--- Texto para análise ---

Desvelando a Educação Física no bojo das teorias paralingüísticas

    Acredito, após as minhas explicações sobre as teorias paralingüísticas, que ficará mais fácil identificar, dentre as teorias apresentadas, as produções mais simples, ainda amarradas ao ensino da Educação Física e, por oposição, a copernicana teoria de Parlebas. Nesse sentido, é importante que compreendamos que, para chegar a apreender um novo saber, o sujeito episteme tem de conhecer os processos formadores e globais de uma nova teoria. E tal processo exige muita atenção no momento de discriminar e identificar as teorias bases, tão importantes para a constituição de um novo sentido na ação educativa.

    Na tradição lingüística, a comunicação é conceituada de forma bem abrangente, sem implicar necessariamente alguma intenção de informar. Para Lyons (1981), existem certos conceitos relevantes para a investigação de todos os sistemas de comunicação. Ele compõe esse sistema apontando seis fatores básicos: um sinal que deve ser transmitido de um emissor para um receptor (ou um coletivo de receptores) através de um canal de comunicação; o sinal terá uma determinada forma e passará um determinado significado (ou mensagem); a conexão entre a forma do sinal e o seu significado é estabelecida pelo que normalmente se chama em semiótica de código: o meio pelo qual a mensagem é codificada pelo emissor e decodificada pelo receptor. Podemos dizer, por extensão, que o corpo pode ser usado como um meio de comunicação entre os seres humanos. No momento em que isto ocorre, o corpo humano torna-se, ao mesmo tempo, um emissor, ao transmitir uma mensagem para outro, e um receptor, ao receber a mensagem observando os sinais corporais anunciados pelo emissor. Este processo de realização da comunicação requer um canal de transmissão, uma mensagem, um emissor e um receptor. Faltando qualquer um desses elementos, não se completa o processo de comunicação humana. O problema, nessa extensão do sentido de comunicação, é que não há um código convencional. Grande parte das mensagens é "captada", mas não "decodificada".

--- Amostra dos dados ---

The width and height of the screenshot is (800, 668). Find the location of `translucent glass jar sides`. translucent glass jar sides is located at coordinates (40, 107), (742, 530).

---

• **O que fazer**
1. Redigite o trecho do texto para análise que vai de "Desvelando a Educação" até "na ação educativa.".
2. Traduza para o inglês esta frase do texto para análise: "Na tradição lingüística, a comunicação é conceituada de forma bem abrangente, sem implicar necessariamente alguma intenção de informar."

• **Conjunto de respostas**
1.
Desvelando a Educação Física no bojo das teorias paralingüísticas

    Acredito, após as minhas explicações sobre as teorias paralingüísticas, que ficará mais fácil identificar, dentre as teorias apresentadas, as produções mais simples, ainda amarradas ao ensino da Educação Física e, por oposição, a copernicana teoria de Parlebas. Nesse sentido, é importante que compreendamos que, para chegar a apreender um novo saber, o sujeito episteme tem de conhecer os processos formadores e globais de uma nova teoria. E tal processo exige muita atenção no momento de discriminar e identificar as teorias bases, tão importantes para a constituição de um novo sentido na ação educativa.

2. In the linguistic tradition, communication is conceived of in a very broad way, without necessarily implying any intention to inform.